You will not believe what we use to make this delicious milkybar cheesecake recipe, they are perfect for kids and party snacks.
Milkybar Cheesecake Recipe
- 250 gram finger biscuits
- 125 gram butter melted
- 1 tbsp gelatine powder
- 500 gram cream cheese room temperature
- 70 gram caster sugar
- 2 tsp vanilla extract
- 360 gram Nestle milkybar melted and cooled
- 300 ml heavy cream
- Lightly grease the base of a slice pan.
- Line the base and sides with baking paper allowing the 2 long sides to overhang.
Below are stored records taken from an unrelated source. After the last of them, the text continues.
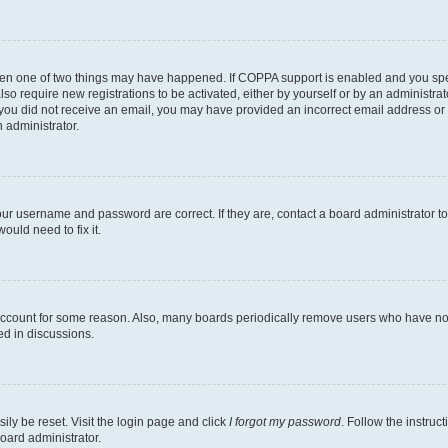
then one of two things may have happened. If COPPA support is enabled and you speci
lso require new registrations to be activated, either by yourself or by an administra
. If you did not receive an email, you may have provided an incorrect email address o
n administrator.
our username and password are correct. If they are, contact a board administrator t
ould need to fix it.
 account for some reason. Also, many boards periodically remove users who have not p
ed in discussions.
ily be reset. Visit the login page and click
I forgot my password
. Follow the instruc
oard administrator.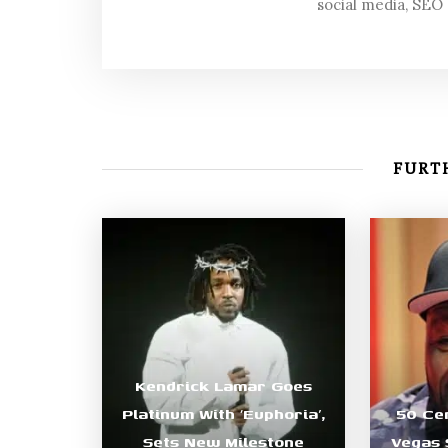
social media, SEO
FURTH
Kendrick Lamar Goes
Platinum With ‘Euphoria’,
50 Ce
Sets New Milestone
Vegas 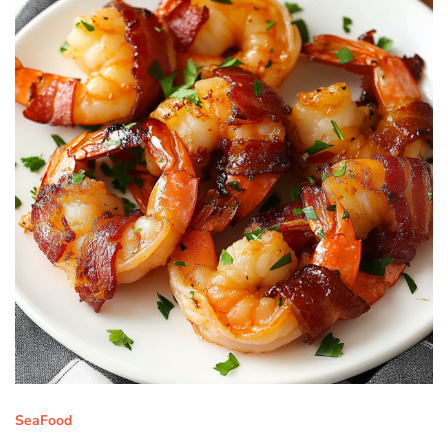
SeaFood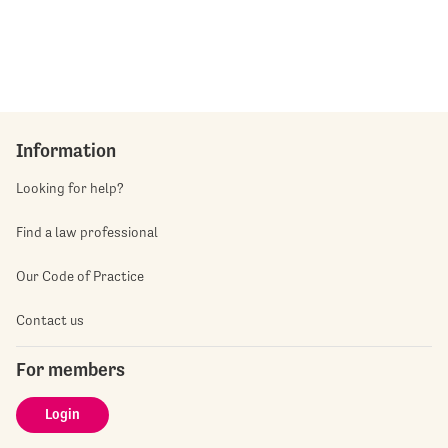
Information
Looking for help?
Find a law professional
Our Code of Practice
Contact us
For members
Login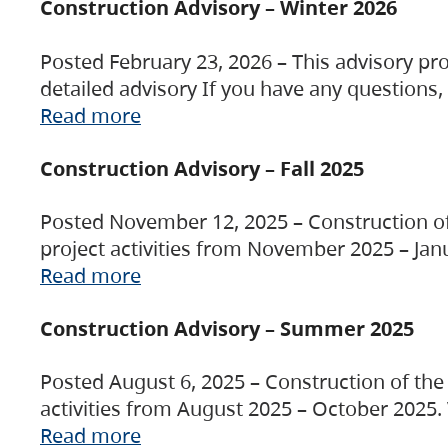
Construction Advisory – Winter 2026
Posted February 23, 2026 – This advisory pro
detailed advisory If you have any questions
Read more
Construction Advisory – Fall 2025
Posted November 12, 2025 – Construction of 
project activities from November 2025 – Jan
Read more
Construction Advisory – Summer 2025
Posted August 6, 2025 – Construction of the 
activities from August 2025 – October 2025.
Read more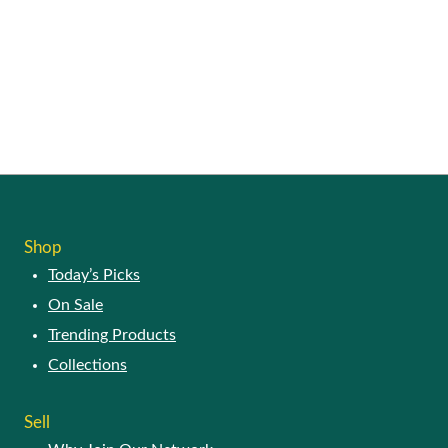
Shop
Today’s Picks
On Sale
Trending Products
Collections
Sell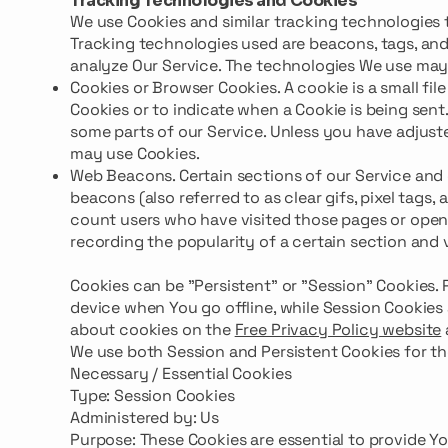
Tracking Technologies and Cookies
We use Cookies and similar tracking technologies t
Tracking technologies used are beacons, tags, and
analyze Our Service. The technologies We use may
Cookies or Browser Cookies. A cookie is a small fil
Cookies or to indicate when a Cookie is being sent
some parts of our Service. Unless you have adjusted
may use Cookies.
Web Beacons. Certain sections of our Service and 
beacons (also referred to as clear gifs, pixel tags,
count users who have visited those pages or opened
recording the popularity of a certain section and 
Cookies can be "Persistent" or "Session" Cookies.
device when You go offline, while Session Cookies
about cookies on the
Free Privacy Policy website
We use both Session and Persistent Cookies for th
Necessary / Essential Cookies
Type: Session Cookies
Administered by: Us
Purpose: These Cookies are essential to provide Y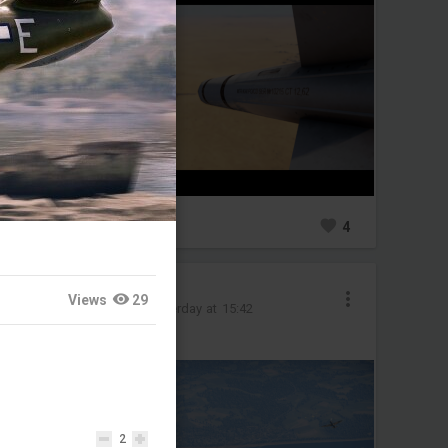
0
4
Raretank6541
Views
29
Added image
-
Yesterday at 15:42
Shaking off the rust
2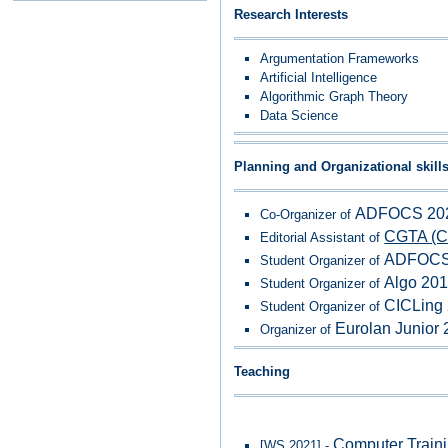
Research Interests
Argumentation Frameworks
Artificial Intelligence
Algorithmic Graph Theory
Data Science
Planning and Organizational skill
ADFOCS 202
Co-Organizer of
CGTA (Co
Editorial Assistant of
ADFOCS
Student Organizer of
Algo 20
Student Organizer of
CICLing
Student Organizer of
Eurolan Junior
Organizer of
Teaching
Computer Traini
[WS 2021] -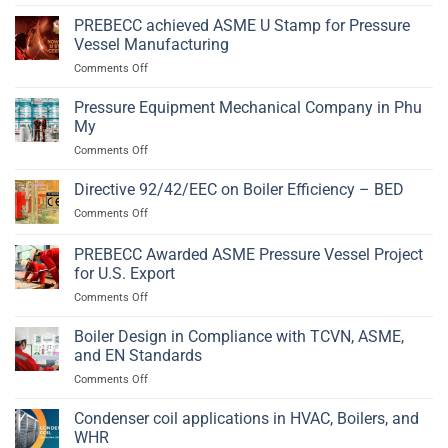
Pressure
PED
Solution
Vessel
PREBECC achieved ASME U Stamp for Pressure
2014/68/EU
Fabrication
and
Vessel Manufacturing
in
EN
on
Comments Off
Phu
13445
PREBECC
My,
achieved
Pressure Equipment Mechanical Company in Phu
Ba
ASME
Ria
My
U
–
on
Comments Off
Stamp
Vung
Pressure
for
Tau
Equipment
Directive 92/42/EEC on Boiler Efficiency – BED
Pressure
Mechanical
Vessel
on
Comments Off
Company
Manufacturing
Directive
in
92/42/EEC
PREBECC Awarded ASME Pressure Vessel Project
Phu
on
My
for U.S. Export
Boiler
on
Comments Off
Efficiency
PREBECC
–
Awarded
BED
Boiler Design in Compliance with TCVN, ASME,
ASME
and EN Standards
Pressure
on
Comments Off
Vessel
Boiler
Project
Design
Condenser coil applications in HVAC, Boilers, and
for
in
U.S.
WHR
Compliance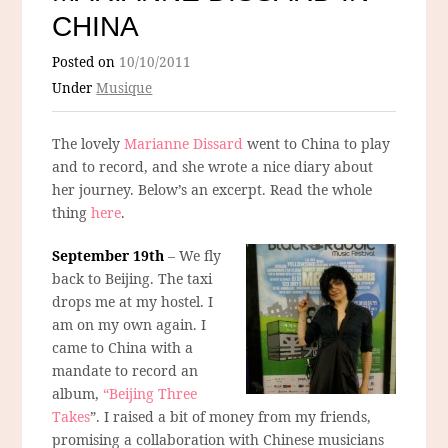
CHINA
Posted on
10/10/2011
Under
Musique
The lovely
Marianne Dissard
went to China to play
and to record, and she wrote a nice diary about
her journey. Below’s an excerpt. Read the whole
thing
here
.
September 19th
– We fly
back to Beijing. The taxi
drops me at my hostel. I
am on my own again. I
came to China with a
mandate to record an
album,
“Beijing Three
Takes
”. I raised a bit of money from my friends,
promising a collaboration with Chinese musicians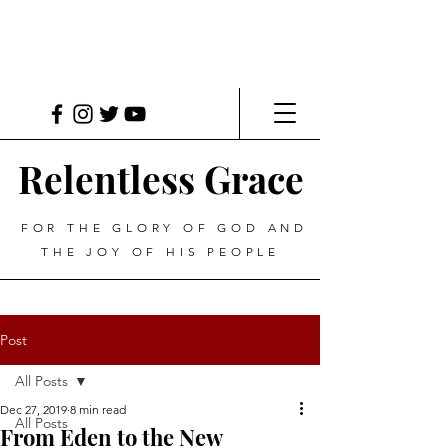
Relentless Grace
FOR THE GLORY OF GOD AND
THE JOY OF HIS PEOPLE
Post
All Posts
Dec 27, 2019
8 min read
All Posts
From Eden to the New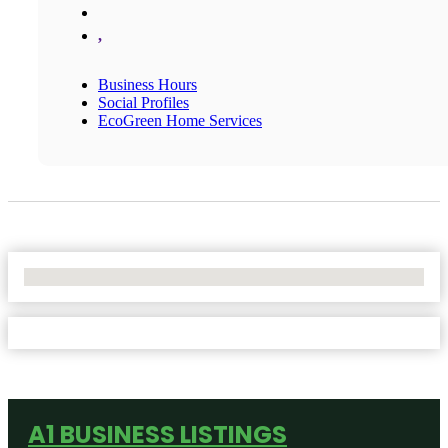
,
Business Hours
Social Profiles
EcoGreen Home Services
No Locations Found
A1 BUSINESS LISTINGS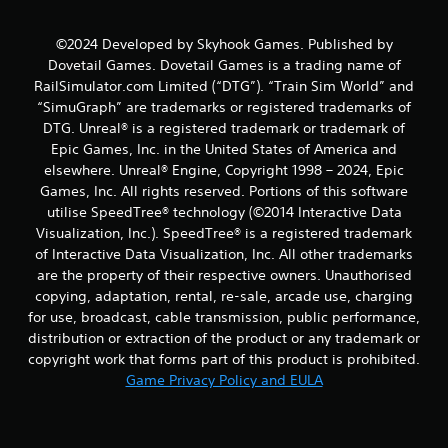
g
©2024 Developed by Skyhook Games. Published by
s
Dovetail Games. Dovetail Games is a trading name of
RailSimulator.com Limited (“DTG”). “Train Sim World” and
“SimuGraph” are trademarks or registered trademarks of
DTG. Unreal® is a registered trademark or trademark of
Epic Games, Inc. in the United States of America and
elsewhere. Unreal® Engine, Copyright 1998 – 2024, Epic
Games, Inc. All rights reserved. Portions of this software
utilise SpeedTree® technology (©2014 Interactive Data
Visualization, Inc.). SpeedTree® is a registered trademark
of Interactive Data Visualization, Inc. All other trademarks
are the property of their respective owners. Unauthorised
copying, adaptation, rental, re-sale, arcade use, charging
for use, broadcast, cable transmission, public performance,
distribution or extraction of the product or any trademark or
copyright work that forms part of this product is prohibited.
Game Privacy Policy and EULA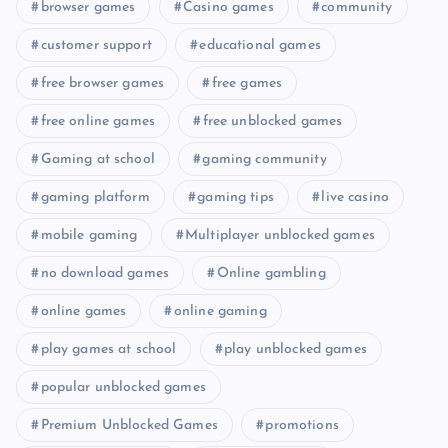
browser games
Casino games
community
customer support
educational games
free browser games
free games
free online games
free unblocked games
Gaming at school
gaming community
gaming platform
gaming tips
live casino
mobile gaming
Multiplayer unblocked games
no download games
Online gambling
online games
online gaming
play games at school
play unblocked games
popular unblocked games
Premium Unblocked Games
promotions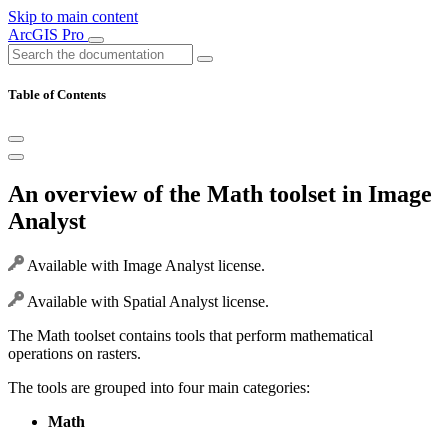
Skip to main content
ArcGIS Pro
Table of Contents
An overview of the Math toolset in Image
Analyst
Available with Image Analyst license.
Available with Spatial Analyst license.
The Math toolset contains tools that perform mathematical
operations on rasters.
The tools are grouped into four main categories:
Math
- Line each compartment of four 6 compartment giant silicone ice cube trays with wide strips of baking paper allowing the 2 sides to overhang.
- Process the biscuits in a food processor until coarse crumbs form.
- Add the butter and process until combined.
- Transfer the mixture to the prepared slice pan and press evenly over the base.
- Place in the fridge until required.
- Place 125 ml water in a bowl and little by little sprinkle the gelatine over, allowing it to absorb the water before adding more.
- Microwave on high for 20 seconds using a fork to whisk until gelatine is dissolved, set aside to cool to room temperature.
- Using an electric beater to beat the cream cheese, sugar, and vanilla in a medium bowl until light and creamy.
- Add the cooled gelatine mixture.
- Add the melted chocolate and cream, and beat until well blended.
- Transfer the mixture to a jug.
- Pour 1 cup of cream cheese mixture over the biscuit base and smooth the surface.
- Divide the remaining cream cheese mixture evenly among the ice cube trays.
- Place slice pan and ice cube tray in the fridge for 4 hours.
- Lift the cheesecake base from the pan removing the paper and placing it on a serving board.
- Carefully lift the cheesecake blocks from the ice cube.
- Arrange the cheesecake blocks over the base in rows to resemble a giant milkybar.
- Trim the base edges, cut into 24 pieces.